• [INSTRUCTIONS FOR THE TASK]: Show each line of the records that contains the word "dark", copying every such line in full.

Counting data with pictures
--------

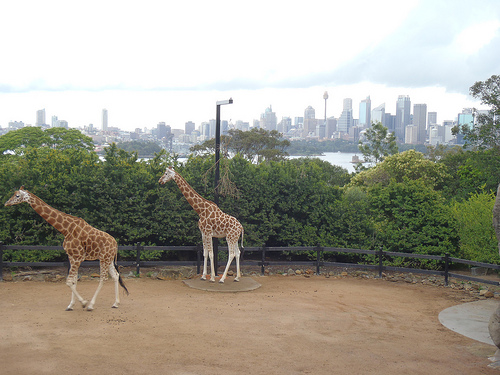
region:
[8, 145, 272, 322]
two giraffes in a pen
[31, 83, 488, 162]
a large skyline to a downtown city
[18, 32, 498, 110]
a large white cloud in the sky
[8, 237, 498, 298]
a short gray and black fence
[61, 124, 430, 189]
water in front of the city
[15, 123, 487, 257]
many trees behind fence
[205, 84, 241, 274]
a black metal pole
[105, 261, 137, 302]
long black hairs on tail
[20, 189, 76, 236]
long neck of giraffe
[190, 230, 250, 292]
long white legs of giraffe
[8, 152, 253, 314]
two giraffes in the zoo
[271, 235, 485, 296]
black fence surrounding giraffes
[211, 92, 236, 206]
light on a pole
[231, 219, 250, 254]
tail on a giraffe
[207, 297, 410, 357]
dirt ground by the giraffe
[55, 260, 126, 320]
legs of a giraffe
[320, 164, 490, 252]
green bushes behind giraffe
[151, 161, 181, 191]
head of a giraffe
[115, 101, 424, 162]
skyline of a city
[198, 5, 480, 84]
cloudy sky in the distance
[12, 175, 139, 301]
TALL GIRAFFE STANDING IN ZOO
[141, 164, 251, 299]
TALL GIRAFFE STANDING IN ZOO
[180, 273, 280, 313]
ROUND CONCRETE PLATFORM UNDER GIRAFFE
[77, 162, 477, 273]
GREEN TREES GROWING AROUND PEN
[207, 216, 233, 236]
YELLOW AND BROWN SPOTS ON GIRAFFE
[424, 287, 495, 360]
CONCRETE SIDE WALK ON RIGHT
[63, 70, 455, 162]
CITY SKYLINE IN DISTANCE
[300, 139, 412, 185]
BODY OF WATER BETWEEN GIRAFFES AND CITY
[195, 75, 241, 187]
METAL POLE BY PEN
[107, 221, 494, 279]
SMALL BLACK FENCE AROUND PEN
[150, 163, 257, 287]
giraffe on right facing left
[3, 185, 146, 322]
giraffe on left facing left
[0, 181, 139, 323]
giraffe on left walking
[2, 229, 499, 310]
dark gray wooden fence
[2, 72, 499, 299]
grove of trees beyond giraffe pen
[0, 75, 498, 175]
cityscape in distant background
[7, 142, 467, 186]
body of water beyond trees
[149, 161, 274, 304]
giraffe standing on circle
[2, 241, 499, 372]
sandy dirt in giraffe pen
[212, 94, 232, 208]
long narrow metal pole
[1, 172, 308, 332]
two giraffes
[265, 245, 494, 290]
fence next to trees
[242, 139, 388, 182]
water on the other side of trees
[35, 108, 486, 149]
city on the other side of the water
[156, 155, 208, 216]
giraffes have long necks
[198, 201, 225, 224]
giraffes are brown and white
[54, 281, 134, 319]
giraffe's legs are white from the knee down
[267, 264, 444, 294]
rocks at the bottom of fence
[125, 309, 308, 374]
dirt in the exhibit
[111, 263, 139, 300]
brown bushy hair at the end of the tail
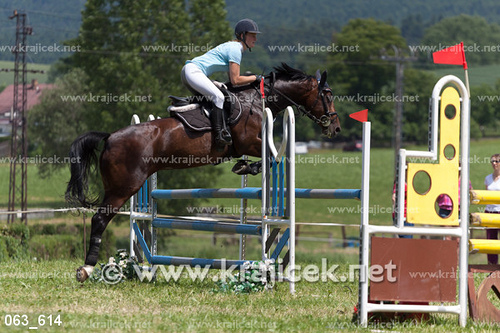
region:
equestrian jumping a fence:
[70, 15, 351, 280]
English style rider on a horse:
[160, 19, 283, 144]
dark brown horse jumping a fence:
[66, 70, 348, 282]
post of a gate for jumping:
[153, 180, 362, 227]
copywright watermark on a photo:
[97, 250, 401, 297]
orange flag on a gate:
[425, 33, 473, 79]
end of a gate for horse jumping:
[354, 88, 471, 330]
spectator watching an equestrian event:
[475, 153, 497, 198]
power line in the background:
[2, 16, 63, 240]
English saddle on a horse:
[170, 88, 243, 133]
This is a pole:
[350, 109, 388, 328]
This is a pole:
[461, 76, 481, 330]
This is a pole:
[281, 97, 318, 294]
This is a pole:
[257, 106, 275, 290]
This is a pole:
[149, 128, 163, 296]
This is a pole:
[383, 40, 415, 268]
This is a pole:
[4, 18, 51, 280]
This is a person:
[170, 15, 262, 127]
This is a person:
[475, 136, 495, 276]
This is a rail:
[144, 177, 389, 229]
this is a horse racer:
[178, 11, 273, 125]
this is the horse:
[135, 118, 175, 168]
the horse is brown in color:
[145, 123, 174, 153]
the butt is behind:
[180, 63, 209, 85]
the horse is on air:
[232, 96, 294, 181]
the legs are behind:
[75, 205, 123, 285]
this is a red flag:
[423, 45, 469, 67]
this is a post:
[174, 180, 259, 272]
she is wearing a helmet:
[238, 22, 260, 30]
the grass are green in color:
[237, 284, 294, 331]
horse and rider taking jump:
[68, 23, 335, 281]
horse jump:
[357, 41, 499, 331]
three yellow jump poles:
[466, 187, 498, 251]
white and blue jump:
[118, 109, 360, 282]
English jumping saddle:
[165, 81, 241, 131]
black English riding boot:
[211, 104, 233, 148]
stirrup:
[218, 109, 233, 144]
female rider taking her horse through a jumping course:
[4, 1, 498, 326]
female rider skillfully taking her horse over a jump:
[59, 17, 341, 292]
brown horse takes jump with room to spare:
[70, 15, 337, 292]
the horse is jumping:
[47, 15, 373, 241]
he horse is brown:
[42, 17, 352, 222]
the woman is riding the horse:
[161, 5, 289, 153]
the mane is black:
[251, 49, 313, 95]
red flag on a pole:
[337, 92, 378, 154]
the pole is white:
[341, 106, 376, 327]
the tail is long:
[42, 118, 122, 204]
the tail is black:
[44, 113, 134, 205]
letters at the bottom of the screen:
[115, 241, 408, 303]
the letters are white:
[110, 243, 412, 304]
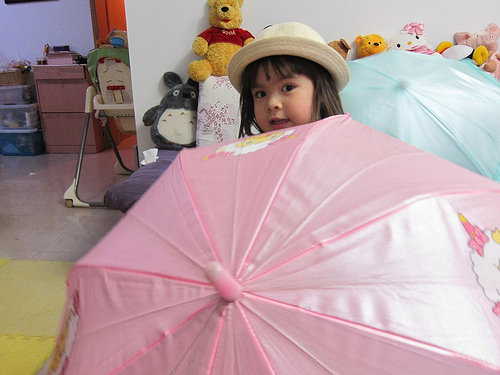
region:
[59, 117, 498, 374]
pink umbrella in foreground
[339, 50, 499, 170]
blue umbrella behind girl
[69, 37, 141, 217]
back of highchair seen on left in background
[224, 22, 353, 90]
little girl's cream colored hat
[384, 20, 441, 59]
Hello Kitty against wall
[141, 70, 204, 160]
strange-looking gray and white stuffed bunny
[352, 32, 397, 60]
Winnie the Pooh's head behind blue umbrella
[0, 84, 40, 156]
three stacked clear storage containers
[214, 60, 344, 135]
little girl's face and hair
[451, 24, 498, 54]
pig stuffed animal in top right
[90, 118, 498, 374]
girl with pink unbrella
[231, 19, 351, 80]
white hat on head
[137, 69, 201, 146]
gray and white stuffed animal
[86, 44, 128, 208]
high chair in room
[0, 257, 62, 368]
rug is yellow and gold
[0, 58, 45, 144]
toy boxes inthe room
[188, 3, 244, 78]
winnie the pooh teddy bear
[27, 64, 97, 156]
dresser in the corner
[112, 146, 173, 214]
dark covering for bed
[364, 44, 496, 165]
blue umbrella in background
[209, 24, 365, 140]
girl wearing beige hat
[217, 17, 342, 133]
girl with a short hair cut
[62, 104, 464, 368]
big pink umbrella with sheep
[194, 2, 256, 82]
winnie the pooh stuffed animal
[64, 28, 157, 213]
high chair with green seat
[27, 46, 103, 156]
small pink nightstand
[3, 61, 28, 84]
small wicker basket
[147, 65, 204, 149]
big gray and white stuffed animal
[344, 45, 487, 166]
big blue umbrella opened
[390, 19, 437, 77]
hello kitty stuffed animal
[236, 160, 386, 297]
the umbrella is pink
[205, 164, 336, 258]
the umbrella is pink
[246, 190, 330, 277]
the umbrella is pink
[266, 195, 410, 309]
the umbrella is pink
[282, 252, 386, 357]
the umbrella is pink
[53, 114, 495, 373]
opened pink umbrella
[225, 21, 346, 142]
head of a little girl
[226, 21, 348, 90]
white hat on little girls head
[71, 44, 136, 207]
high chair in the back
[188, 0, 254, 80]
large winnie the pooh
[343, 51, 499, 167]
the opened blue umbrella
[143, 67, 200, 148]
the large stuffed tortorro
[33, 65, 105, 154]
the cardboard box in the back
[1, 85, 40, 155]
the stack of clear plastic containers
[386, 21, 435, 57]
the stuffed hello kitty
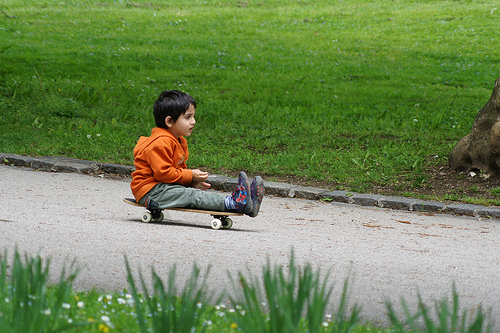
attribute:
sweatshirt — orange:
[129, 122, 194, 202]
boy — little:
[127, 84, 271, 221]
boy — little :
[136, 83, 205, 203]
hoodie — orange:
[127, 130, 187, 188]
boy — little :
[140, 86, 196, 201]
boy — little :
[141, 90, 199, 198]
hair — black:
[150, 84, 180, 114]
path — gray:
[19, 166, 499, 311]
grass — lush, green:
[32, 27, 435, 78]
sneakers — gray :
[235, 161, 266, 220]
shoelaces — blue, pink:
[226, 183, 246, 204]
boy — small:
[122, 81, 206, 190]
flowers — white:
[158, 10, 288, 83]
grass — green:
[87, 11, 351, 68]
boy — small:
[140, 85, 207, 177]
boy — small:
[131, 90, 203, 199]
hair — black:
[152, 90, 185, 117]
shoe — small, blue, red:
[227, 169, 254, 218]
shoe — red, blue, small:
[250, 175, 269, 210]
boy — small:
[136, 85, 196, 205]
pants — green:
[141, 175, 236, 205]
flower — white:
[400, 107, 421, 128]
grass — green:
[343, 95, 405, 153]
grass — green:
[398, 20, 472, 74]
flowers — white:
[374, 50, 463, 141]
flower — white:
[71, 295, 91, 310]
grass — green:
[46, 289, 160, 329]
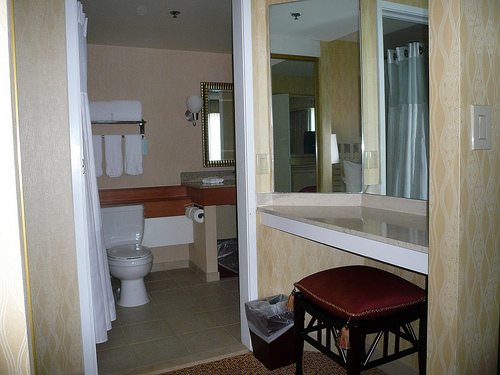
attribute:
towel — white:
[102, 133, 123, 180]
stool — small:
[288, 288, 428, 373]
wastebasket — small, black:
[242, 292, 299, 369]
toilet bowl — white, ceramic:
[106, 240, 154, 282]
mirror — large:
[267, 1, 365, 193]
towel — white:
[90, 131, 105, 177]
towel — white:
[122, 131, 144, 176]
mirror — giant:
[269, 51, 322, 191]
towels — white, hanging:
[94, 136, 151, 168]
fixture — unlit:
[169, 90, 220, 134]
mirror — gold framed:
[186, 74, 256, 163]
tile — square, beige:
[115, 279, 239, 369]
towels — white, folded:
[85, 100, 166, 130]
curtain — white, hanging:
[65, 71, 145, 334]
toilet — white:
[96, 204, 153, 309]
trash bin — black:
[241, 293, 303, 369]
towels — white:
[89, 97, 144, 119]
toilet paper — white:
[182, 201, 204, 223]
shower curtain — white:
[73, 0, 116, 340]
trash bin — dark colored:
[244, 291, 302, 364]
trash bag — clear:
[246, 293, 291, 340]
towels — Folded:
[86, 98, 140, 120]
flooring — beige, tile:
[100, 259, 240, 373]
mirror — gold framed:
[202, 83, 233, 164]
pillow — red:
[301, 262, 425, 313]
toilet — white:
[92, 199, 158, 309]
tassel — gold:
[334, 312, 353, 353]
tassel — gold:
[277, 279, 299, 319]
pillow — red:
[285, 264, 427, 349]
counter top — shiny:
[258, 186, 437, 256]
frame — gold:
[199, 78, 236, 168]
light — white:
[182, 88, 203, 128]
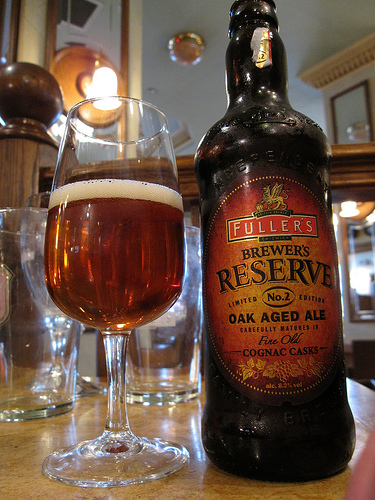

--------

• [TASK RESULT]:
dark gray wooden fence
dark brown horse jumping a fence:
dark covering for bed
trash bin — dark colored:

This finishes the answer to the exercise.